◆ The input
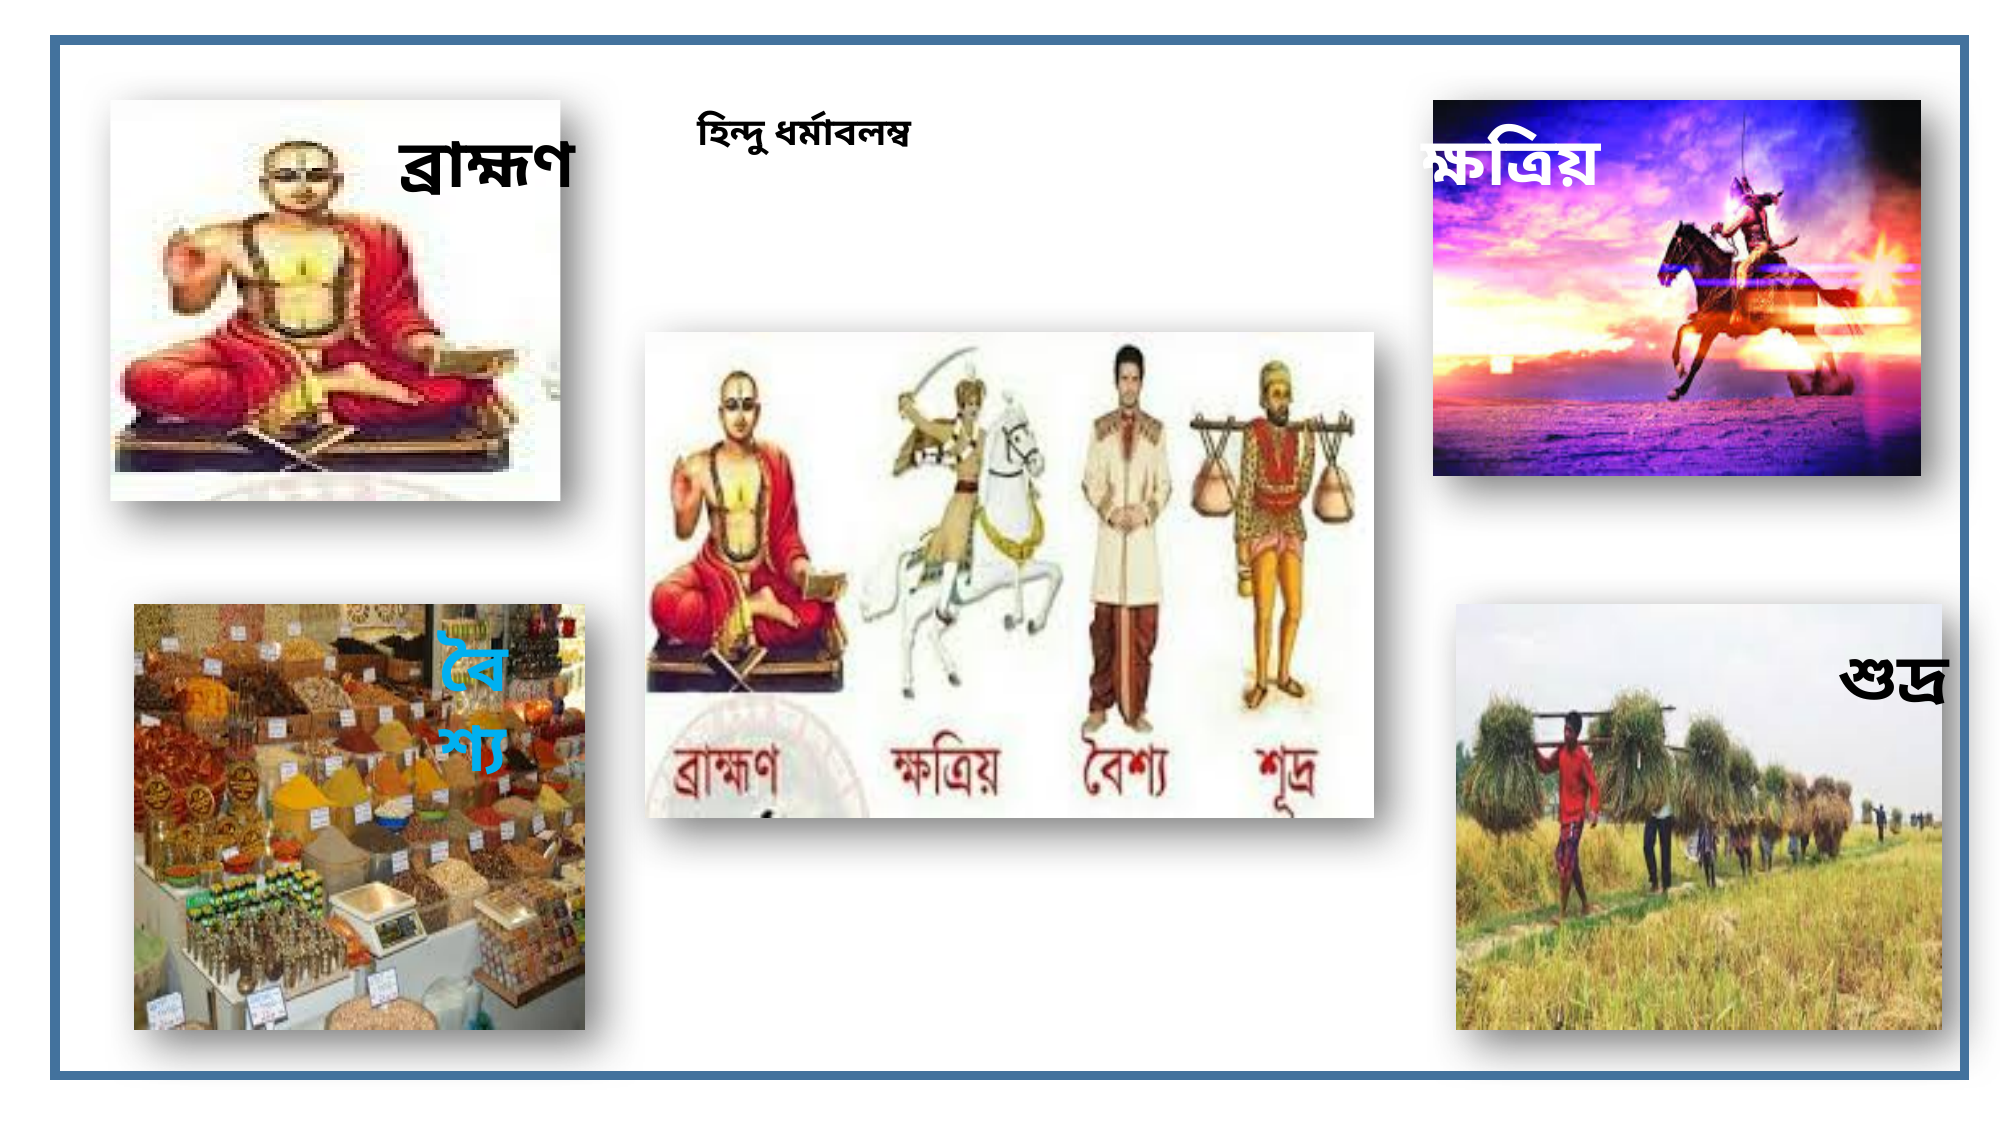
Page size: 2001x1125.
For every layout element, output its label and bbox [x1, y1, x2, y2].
==
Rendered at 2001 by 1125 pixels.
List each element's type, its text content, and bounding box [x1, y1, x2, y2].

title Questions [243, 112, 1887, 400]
...
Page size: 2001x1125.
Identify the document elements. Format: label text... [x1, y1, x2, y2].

◆ Prompt
Lines in the material above that include the string "label" should be listed.

◆ Response
For every layout element, output its label and bbox [x1, y1, x2, y2].
Identify the document elements. Format: label text... [x1, y1, x2, y2].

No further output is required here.